Return each line of the data that follows exactly as it reads.

Records from a dataset:
= Beginning of Section =

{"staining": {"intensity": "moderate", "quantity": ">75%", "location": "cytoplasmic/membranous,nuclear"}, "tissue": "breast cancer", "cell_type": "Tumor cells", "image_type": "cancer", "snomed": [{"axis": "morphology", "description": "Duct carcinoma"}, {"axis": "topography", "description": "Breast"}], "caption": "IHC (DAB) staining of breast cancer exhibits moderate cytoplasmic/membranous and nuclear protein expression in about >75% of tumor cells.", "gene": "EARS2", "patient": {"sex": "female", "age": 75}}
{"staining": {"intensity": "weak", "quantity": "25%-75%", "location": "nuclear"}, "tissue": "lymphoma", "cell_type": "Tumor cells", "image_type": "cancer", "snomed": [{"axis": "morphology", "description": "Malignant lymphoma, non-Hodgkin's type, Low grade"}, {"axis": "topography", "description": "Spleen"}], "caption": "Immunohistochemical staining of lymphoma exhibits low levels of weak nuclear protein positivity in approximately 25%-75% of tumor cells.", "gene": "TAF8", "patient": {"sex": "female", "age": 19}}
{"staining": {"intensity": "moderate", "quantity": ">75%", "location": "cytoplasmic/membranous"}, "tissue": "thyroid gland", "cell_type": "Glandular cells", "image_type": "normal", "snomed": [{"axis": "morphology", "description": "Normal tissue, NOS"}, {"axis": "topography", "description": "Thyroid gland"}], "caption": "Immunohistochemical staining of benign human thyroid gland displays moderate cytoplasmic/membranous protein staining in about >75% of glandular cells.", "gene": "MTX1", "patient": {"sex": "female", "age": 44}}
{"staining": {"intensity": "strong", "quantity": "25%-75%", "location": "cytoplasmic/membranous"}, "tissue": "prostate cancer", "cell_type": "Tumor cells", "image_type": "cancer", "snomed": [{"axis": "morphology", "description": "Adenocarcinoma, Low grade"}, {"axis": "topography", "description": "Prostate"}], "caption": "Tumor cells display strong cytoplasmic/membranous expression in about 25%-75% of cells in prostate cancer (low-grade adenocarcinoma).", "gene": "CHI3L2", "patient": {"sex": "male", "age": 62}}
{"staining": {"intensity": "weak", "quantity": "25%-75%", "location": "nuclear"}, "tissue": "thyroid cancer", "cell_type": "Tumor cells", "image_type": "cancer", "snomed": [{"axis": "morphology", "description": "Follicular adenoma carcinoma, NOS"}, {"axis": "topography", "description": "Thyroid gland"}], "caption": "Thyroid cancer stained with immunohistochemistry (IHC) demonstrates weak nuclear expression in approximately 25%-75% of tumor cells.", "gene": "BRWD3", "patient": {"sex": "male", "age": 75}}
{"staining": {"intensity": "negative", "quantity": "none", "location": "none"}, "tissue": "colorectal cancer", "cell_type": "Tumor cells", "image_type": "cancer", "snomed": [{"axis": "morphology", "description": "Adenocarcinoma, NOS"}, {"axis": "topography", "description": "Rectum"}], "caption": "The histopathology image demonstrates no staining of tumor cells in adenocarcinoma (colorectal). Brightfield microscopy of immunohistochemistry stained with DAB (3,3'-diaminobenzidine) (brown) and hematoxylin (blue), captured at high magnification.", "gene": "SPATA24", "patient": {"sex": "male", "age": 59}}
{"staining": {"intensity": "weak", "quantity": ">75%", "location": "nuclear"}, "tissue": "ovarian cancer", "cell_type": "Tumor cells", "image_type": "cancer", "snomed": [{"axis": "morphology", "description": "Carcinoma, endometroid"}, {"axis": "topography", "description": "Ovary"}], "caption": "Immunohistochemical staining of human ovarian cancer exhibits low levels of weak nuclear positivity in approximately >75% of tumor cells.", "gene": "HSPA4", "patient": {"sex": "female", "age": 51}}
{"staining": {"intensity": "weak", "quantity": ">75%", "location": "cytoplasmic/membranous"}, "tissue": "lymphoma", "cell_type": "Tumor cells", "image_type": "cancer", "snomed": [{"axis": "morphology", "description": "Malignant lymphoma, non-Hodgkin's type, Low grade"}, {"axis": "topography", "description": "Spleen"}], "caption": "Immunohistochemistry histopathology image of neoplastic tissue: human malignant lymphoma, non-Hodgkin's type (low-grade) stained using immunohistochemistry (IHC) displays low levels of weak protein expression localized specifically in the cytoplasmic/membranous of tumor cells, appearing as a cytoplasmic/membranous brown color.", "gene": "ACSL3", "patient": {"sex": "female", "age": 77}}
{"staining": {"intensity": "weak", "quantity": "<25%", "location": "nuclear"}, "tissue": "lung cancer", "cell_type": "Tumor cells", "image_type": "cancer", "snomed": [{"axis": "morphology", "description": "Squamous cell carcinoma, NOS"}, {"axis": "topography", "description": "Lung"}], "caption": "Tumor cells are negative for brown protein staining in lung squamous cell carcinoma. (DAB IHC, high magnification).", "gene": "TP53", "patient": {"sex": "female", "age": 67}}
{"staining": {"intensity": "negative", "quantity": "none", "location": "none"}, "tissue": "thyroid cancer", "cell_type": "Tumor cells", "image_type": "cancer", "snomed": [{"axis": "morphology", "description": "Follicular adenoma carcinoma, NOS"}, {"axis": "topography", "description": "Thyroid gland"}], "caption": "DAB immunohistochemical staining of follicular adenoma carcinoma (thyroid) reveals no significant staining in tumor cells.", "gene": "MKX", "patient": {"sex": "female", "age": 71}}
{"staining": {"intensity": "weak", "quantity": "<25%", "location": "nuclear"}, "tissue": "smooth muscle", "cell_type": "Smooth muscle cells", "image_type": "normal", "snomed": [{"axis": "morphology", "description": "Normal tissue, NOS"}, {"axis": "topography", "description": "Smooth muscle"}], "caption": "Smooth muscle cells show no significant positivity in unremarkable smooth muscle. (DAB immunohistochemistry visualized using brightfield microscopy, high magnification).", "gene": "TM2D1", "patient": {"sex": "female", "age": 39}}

= End of Section =

Answer section -
{"staining": {"intensity": "moderate", "quantity": ">75%", "location": "cytoplasmic/membranous,nuclear"}, "tissue": "breast cancer", "cell_type": "Tumor cells", "image_type": "cancer", "snomed": [{"axis": "morphology", "description": "Duct carcinoma"}, {"axis": "topography", "description": "Breast"}], "caption": "IHC (DAB) staining of breast cancer exhibits moderate cytoplasmic/membranous and nuclear protein expression in about >75% of tumor cells.", "gene": "EARS2", "patient": {"sex": "female", "age": 75}}
{"staining": {"intensity": "weak", "quantity": "25%-75%", "location": "nuclear"}, "tissue": "lymphoma", "cell_type": "Tumor cells", "image_type": "cancer", "snomed": [{"axis": "morphology", "description": "Malignant lymphoma, non-Hodgkin's type, Low grade"}, {"axis": "topography", "description": "Spleen"}], "caption": "Immunohistochemical staining of lymphoma exhibits low levels of weak nuclear protein positivity in approximately 25%-75% of tumor cells.", "gene": "TAF8", "patient": {"sex": "female", "age": 19}}
{"staining": {"intensity": "moderate", "quantity": ">75%", "location": "cytoplasmic/membranous"}, "tissue": "thyroid gland", "cell_type": "Glandular cells", "image_type": "normal", "snomed": [{"axis": "morphology", "description": "Normal tissue, NOS"}, {"axis": "topography", "description": "Thyroid gland"}], "caption": "Immunohistochemical staining of benign human thyroid gland displays moderate cytoplasmic/membranous protein staining in about >75% of glandular cells.", "gene": "MTX1", "patient": {"sex": "female", "age": 44}}
{"staining": {"intensity": "strong", "quantity": "25%-75%", "location": "cytoplasmic/membranous"}, "tissue": "prostate cancer", "cell_type": "Tumor cells", "image_type": "cancer", "snomed": [{"axis": "morphology", "description": "Adenocarcinoma, Low grade"}, {"axis": "topography", "description": "Prostate"}], "caption": "Tumor cells display strong cytoplasmic/membranous expression in about 25%-75% of cells in prostate cancer (low-grade adenocarcinoma).", "gene": "CHI3L2", "patient": {"sex": "male", "age": 62}}
{"staining": {"intensity": "weak", "quantity": "25%-75%", "location": "nuclear"}, "tissue": "thyroid cancer", "cell_type": "Tumor cells", "image_type": "cancer", "snomed": [{"axis": "morphology", "description": "Follicular adenoma carcinoma, NOS"}, {"axis": "topography", "description": "Thyroid gland"}], "caption": "Thyroid cancer stained with immunohistochemistry (IHC) demonstrates weak nuclear expression in approximately 25%-75% of tumor cells.", "gene": "BRWD3", "patient": {"sex": "male", "age": 75}}
{"staining": {"intensity": "negative", "quantity": "none", "location": "none"}, "tissue": "colorectal cancer", "cell_type": "Tumor cells", "image_type": "cancer", "snomed": [{"axis": "morphology", "description": "Adenocarcinoma, NOS"}, {"axis": "topography", "description": "Rectum"}], "caption": "The histopathology image demonstrates no staining of tumor cells in adenocarcinoma (colorectal). Brightfield microscopy of immunohistochemistry stained with DAB (3,3'-diaminobenzidine) (brown) and hematoxylin (blue), captured at high magnification.", "gene": "SPATA24", "patient": {"sex": "male", "age": 59}}
{"staining": {"intensity": "weak", "quantity": ">75%", "location": "nuclear"}, "tissue": "ovarian cancer", "cell_type": "Tumor cells", "image_type": "cancer", "snomed": [{"axis": "morphology", "description": "Carcinoma, endometroid"}, {"axis": "topography", "description": "Ovary"}], "caption": "Immunohistochemical staining of human ovarian cancer exhibits low levels of weak nuclear positivity in approximately >75% of tumor cells.", "gene": "HSPA4", "patient": {"sex": "female", "age": 51}}
{"staining": {"intensity": "weak", "quantity": ">75%", "location": "cytoplasmic/membranous"}, "tissue": "lymphoma", "cell_type": "Tumor cells", "image_type": "cancer", "snomed": [{"axis": "morphology", "description": "Malignant lymphoma, non-Hodgkin's type, Low grade"}, {"axis": "topography", "description": "Spleen"}], "caption": "Immunohistochemistry histopathology image of neoplastic tissue: human malignant lymphoma, non-Hodgkin's type (low-grade) stained using immunohistochemistry (IHC) displays low levels of weak protein expression localized specifically in the cytoplasmic/membranous of tumor cells, appearing as a cytoplasmic/membranous brown color.", "gene": "ACSL3", "patient": {"sex": "female", "age": 77}}
{"staining": {"intensity": "weak", "quantity": "<25%", "location": "nuclear"}, "tissue": "lung cancer", "cell_type": "Tumor cells", "image_type": "cancer", "snomed": [{"axis": "morphology", "description": "Squamous cell carcinoma, NOS"}, {"axis": "topography", "description": "Lung"}], "caption": "Tumor cells are negative for brown protein staining in lung squamous cell carcinoma. (DAB IHC, high magnification).", "gene": "TP53", "patient": {"sex": "female", "age": 67}}
{"staining": {"intensity": "negative", "quantity": "none", "location": "none"}, "tissue": "thyroid cancer", "cell_type": "Tumor cells", "image_type": "cancer", "snomed": [{"axis": "morphology", "description": "Follicular adenoma carcinoma, NOS"}, {"axis": "topography", "description": "Thyroid gland"}], "caption": "DAB immunohistochemical staining of follicular adenoma carcinoma (thyroid) reveals no significant staining in tumor cells.", "gene": "MKX", "patient": {"sex": "female", "age": 71}}
{"staining": {"intensity": "weak", "quantity": "<25%", "location": "nuclear"}, "tissue": "smooth muscle", "cell_type": "Smooth muscle cells", "image_type": "normal", "snomed": [{"axis": "morphology", "description": "Normal tissue, NOS"}, {"axis": "topography", "description": "Smooth muscle"}], "caption": "Smooth muscle cells show no significant positivity in unremarkable smooth muscle. (DAB immunohistochemistry visualized using brightfield microscopy, high magnification).", "gene": "TM2D1", "patient": {"sex": "female", "age": 39}}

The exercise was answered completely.